Bankruptcy Perjury Not Cause for Deportation

On April 16, 2012, the Third Circuit Court of Appeals reversed a Jamaican immigrant’s deportation order even though he pled guilty to making a false statement under penalty of perjury in a chapter 11 bankruptcy case.   The panel concluded in Singh v. Attorney General of the United Sates, No, 11-988, 2012 WL 1255061 (3d Cir.

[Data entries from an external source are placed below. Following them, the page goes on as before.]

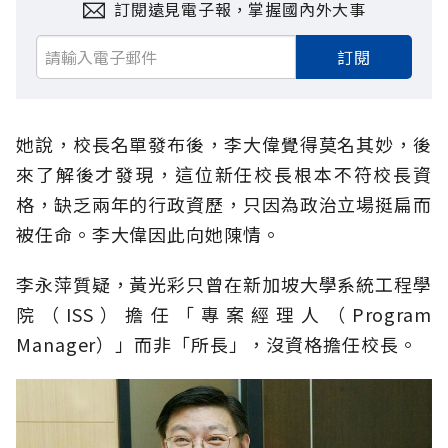
訂閱遠見電子報，掌握國內外大事
訂閱
她說，校長名單發布後，李大偉覺得莫名其妙，後
來了解後才發現，這位新任校長根本不符校長資
格，缺乏兩年的行政資歷，只因為政治立場挺扁而
被任命。李大偉因此向她陳情。
李永萍質疑，黃光彩只曾在新加坡大學系統工程學
院（ISS）擔任「專案經理人（Program
Manager）」而非「所長」，沒資格擔任校長。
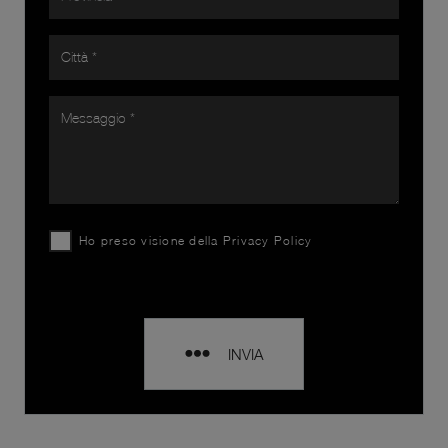
Ho preso visione della
Privacy Policy
INVIA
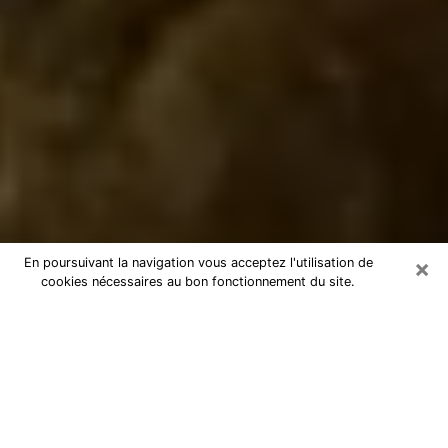
×
En poursuivant la navigation vous acceptez l'utilisation de
cookies nécessaires au bon fonctionnement du site.
Marabout à Dinan
Marabout à Dinan pour une
consultation par téléphone pas chère
En tant que marabout professionnel à Dinan, je peux
vous aider à retrouver le bon chemin en vous aidant à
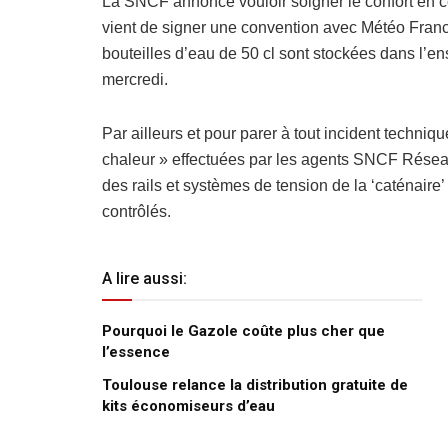
La SNCF annonce vouloir soigner le confort en c
vient de signer une convention avec Météo France 
bouteilles d’eau de 50 cl sont stockées dans l’
mercredi.
Par ailleurs et pour parer à tout incident techniq
chaleur » effectuées par les agents SNCF Réseau 
des rails et systèmes de tension de la ‘caténaire’ 
contrôlés.
A lire aussi:
Pourquoi le Gazole coûte plus cher que
l’essence
Toulouse relance la distribution gratuite de
kits économiseurs d’eau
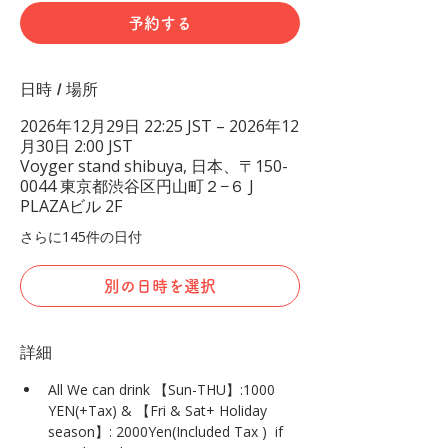
予約する
日時 / 場所
2026年12月29日 22:25 JST – 2026年12
月30日 2:00 JST
Voyger stand shibuya, 日本、〒150-
0044 東京都渋谷区円山町２−６ J
PLAZAビル 2F
さらに145件の日付
別の日時を選択
詳細
All We can drink 【Sun-THU】:1000 
YEN(+Tax) & 【Fri & Sat+ Holiday 
season】: 2000Yen(Included Tax )  if 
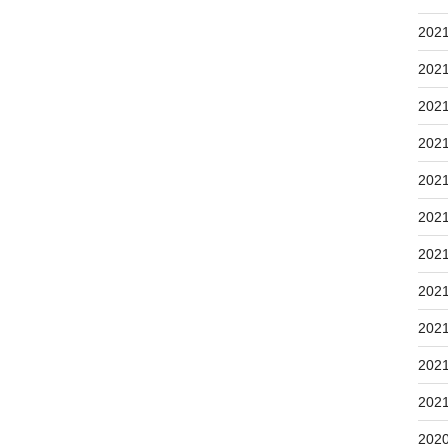
202
202
202
202
202
202
202
202
202
202
202
202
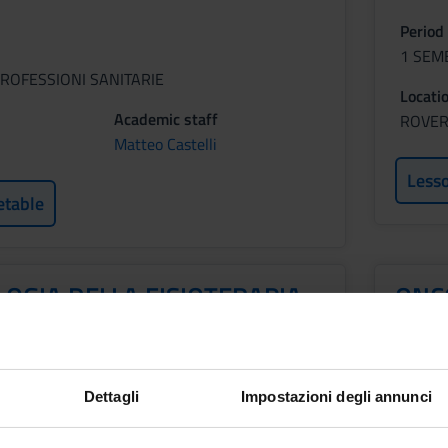
Period
1 SEM
ROFESSIONI SANITARIE
Locati
Academic staff
ROVE
Matteo Castelli
Less
etable
OGIA DELLA FISIOTERAPIA
ONCO
GICA E ONCOLOGICA
Credit
1
Dettagli
Impostazioni degli annunci
Period
1 SEM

Apr. 16, 2012), that because he never actually possessed funds being held by an informant for the Port Authority of New York and New Jersey in connection with his construction business bankruptcy, he could not be found to be an aggravated felon under 11 U.S.C. section 1101 (a)(43)(M)(i) and be deported.  This statute makes it a deportable aggravated felony if an alien causes an actual loss to a victim in excess of $10,000.

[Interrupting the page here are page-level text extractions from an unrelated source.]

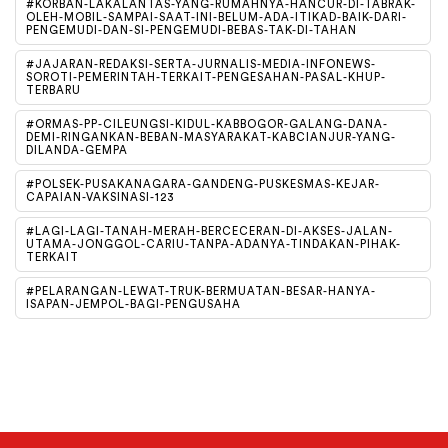
#KORBAN-LAKALANTAS-YANG-RUMAHNYA-HANCUR-DI-TABRAK-
OLEH-MOBIL-SAMPAI-SAAT-INI-BELUM-ADA-ITIKAD-BAIK-DARI-
PENGEMUDI-DAN-SI-PENGEMUDI-BEBAS-TAK-DI-TAHAN
#JAJARAN-REDAKSI-SERTA-JURNALIS-MEDIA-INFONEWS-
SOROTI-PEMERINTAH-TERKAIT-PENGESAHAN-PASAL-KHUP-
TERBARU
#ORMAS-PP-CILEUNGSI-KIDUL-KABBOGOR-GALANG-DANA-
DEMI-RINGANKAN-BEBAN-MASYARAKAT-KABCIANJUR-YANG-
DILANDA-GEMPA
#POLSEK-PUSAKANAGARA-GANDENG-PUSKESMAS-KEJAR-
CAPAIAN-VAKSINASI-123
#LAGI-LAGI-TANAH-MERAH-BERCECERAN-DI-AKSES-JALAN-
UTAMA-JONGGOL-CARIU-TANPA-ADANYA-TINDAKAN-PIHAK-
TERKAIT
#PELARANGAN-LEWAT-TRUK-BERMUATAN-BESAR-HANYA-
ISAPAN-JEMPOL-BAGI-PENGUSAHA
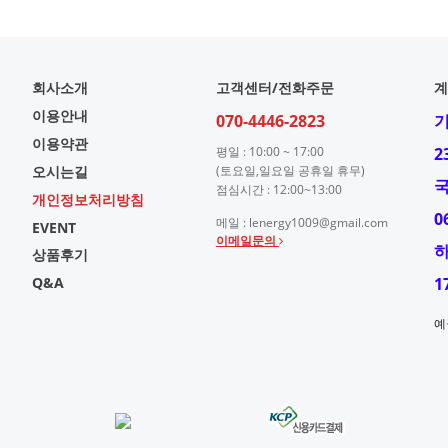
회사소개
고객센터/전화주문
계
이용안내
070-4446-2823
이용약관
평일 : 10:00 ~ 17:00
2
오시는길
(토요일,일요일 공휴일 휴무)
점심시간 : 12:00~13:00
개인정보처리방침
0
메일 : lenergy1009@gmail.com
EVENT
이메일문의
상품후기
Q&A
1
예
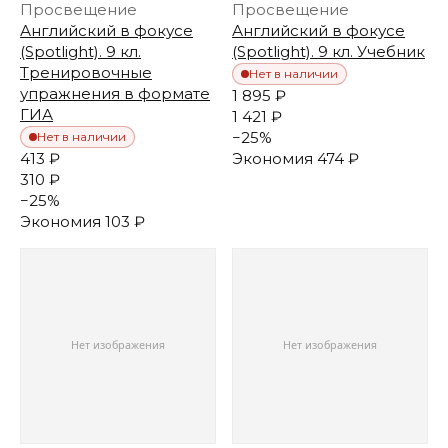
Просвещение
Просвещение
Английский в фокусе
Английский в фокусе
(Spotlight). 9 кл.
(Spotlight). 9 кл. Учебник
Тренировочные
Нет в наличии
упражнения в формате
1 895 ₽
ГИА
1 421 ₽
−
25
%
Нет в наличии
413 ₽
Экономия
474 ₽
310 ₽
−
25
%
Экономия
103 ₽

Nigel Singh was a lawful permanent resident in the U.S. since 1975 because he married a U.S. citizen.  He founded a construction company that wound up in bankruptcy in 2005.  At the time, Singh was being investigated for exchanging kickbacks for contract work from the Port Authority.  During a sting operation, while trying to hide $54,000 in revenue from a Port Authority project, unbeknown to Singh, he transferred it to an informant for the Port Authority.  In 2009 he pled guilty to a charge of failing to disclose all of the company assets on its bankruptcy petition in violation of 18 U.S.C. section 152(3).  In addition to a 10 month prison sentence and being directed to make restitution by having the $54,000 turned over to the company’s  bankruptcy estate trustee, the Department of Homeland Security successfully obtained a deportation order based upon Singh’s agreement to pay the $54,000 restitution as causing a loss to the trustee in excess of $10,000, making him an aggravated felon.  The Board of Immigration Appeals agreed and upheld Singh’s deportation.

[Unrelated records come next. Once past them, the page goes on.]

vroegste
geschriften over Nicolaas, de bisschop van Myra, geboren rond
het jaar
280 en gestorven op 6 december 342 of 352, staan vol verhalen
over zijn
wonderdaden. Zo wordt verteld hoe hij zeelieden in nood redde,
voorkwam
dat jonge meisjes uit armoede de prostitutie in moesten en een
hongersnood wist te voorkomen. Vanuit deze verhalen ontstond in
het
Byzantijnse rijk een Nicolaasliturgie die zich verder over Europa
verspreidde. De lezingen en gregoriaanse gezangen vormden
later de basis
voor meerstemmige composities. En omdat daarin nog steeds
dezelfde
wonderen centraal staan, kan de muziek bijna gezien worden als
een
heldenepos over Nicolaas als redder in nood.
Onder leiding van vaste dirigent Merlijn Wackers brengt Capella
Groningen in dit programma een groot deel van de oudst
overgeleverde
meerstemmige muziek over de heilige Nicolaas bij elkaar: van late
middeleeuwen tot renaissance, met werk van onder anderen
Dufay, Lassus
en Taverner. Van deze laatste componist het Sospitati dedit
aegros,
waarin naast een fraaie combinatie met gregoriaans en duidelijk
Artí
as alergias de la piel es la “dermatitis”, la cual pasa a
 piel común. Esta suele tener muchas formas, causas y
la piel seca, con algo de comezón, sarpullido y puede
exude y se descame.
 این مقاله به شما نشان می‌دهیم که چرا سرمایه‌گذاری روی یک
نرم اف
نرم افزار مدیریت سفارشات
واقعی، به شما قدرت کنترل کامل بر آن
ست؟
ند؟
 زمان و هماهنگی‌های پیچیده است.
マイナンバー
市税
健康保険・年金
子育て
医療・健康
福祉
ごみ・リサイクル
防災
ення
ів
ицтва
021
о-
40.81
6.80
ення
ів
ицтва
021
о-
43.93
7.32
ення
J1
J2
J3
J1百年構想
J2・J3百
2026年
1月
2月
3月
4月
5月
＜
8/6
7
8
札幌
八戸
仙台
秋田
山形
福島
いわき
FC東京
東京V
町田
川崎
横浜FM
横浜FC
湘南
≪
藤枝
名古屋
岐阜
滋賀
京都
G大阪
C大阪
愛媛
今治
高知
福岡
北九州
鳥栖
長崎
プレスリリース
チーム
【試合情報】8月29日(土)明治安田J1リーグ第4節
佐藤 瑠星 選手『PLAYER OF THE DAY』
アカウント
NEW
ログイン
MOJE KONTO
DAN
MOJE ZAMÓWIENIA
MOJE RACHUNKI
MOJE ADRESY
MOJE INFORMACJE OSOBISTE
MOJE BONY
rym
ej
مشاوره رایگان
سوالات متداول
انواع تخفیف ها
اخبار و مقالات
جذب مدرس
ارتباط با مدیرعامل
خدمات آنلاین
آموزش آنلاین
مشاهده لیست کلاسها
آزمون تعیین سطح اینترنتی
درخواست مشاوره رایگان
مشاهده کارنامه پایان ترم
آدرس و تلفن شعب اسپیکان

The Third Circuit disagreed.  The Panel found that Singh never possessed the funds being held by the Port Authority informant when he committed the  offense of failing to disclose them on the company’s bankruptcy petition.  Accordingly, he could not cause an actual loss to the trustee because he had no control over the funds.  Moreover, the Court noted that because the trustee was to receive the funds Singh tried to hide, there was no impact on the bankruptcy.  Since the government failed  to  meet its burden of showing that Singh caused an “actual loss” under the statute, Singh could not be found to be an aggravated felon under the deportation statute.

This case is yet another example of how bankruptcy matters intersect with other areas of the law and how bankruptcy professionals often rely on a multi-disciplinary approach in resolving complex matters affecting the administration of a bankruptcy estate.

Supreme Court Alert

The U.S. Supreme Court recently heard oral arguments on the propriety of depriving a secured creditor  of  the right to credit bid the amount of the debt owed to it in connection with a debtor’s disposition of property securing the debt under a plan of reorganization.  The issue was ripe for Supreme  Court adjudication given the split amongst the Third Circuit in the Philadelphia Newspapers case, upholding the Debtor’s right to sell property under a plan without a credit bid as long as the creditor receives the “indubitable equivalent” of what it is owed under section 1129 of the Bankruptcy Code (i.e. the proceeds of the sale), and the Seventh Circuit, in Radlax Gateway Hotel, LLC, where a similar reorganization plan provision was struck down as not being fair and equitable under Code section 1129.  The Radlax court disagreed and found that preventing a credit bid by a secured creditor deprives a creditor from protecting against undervaluation of its assets and was therefore inconsistent with other  provisions of Code section 1129.  Based upon the questions asked at oral argument, there is a consensus building that the Supreme Court will rule in favor of credit bidding.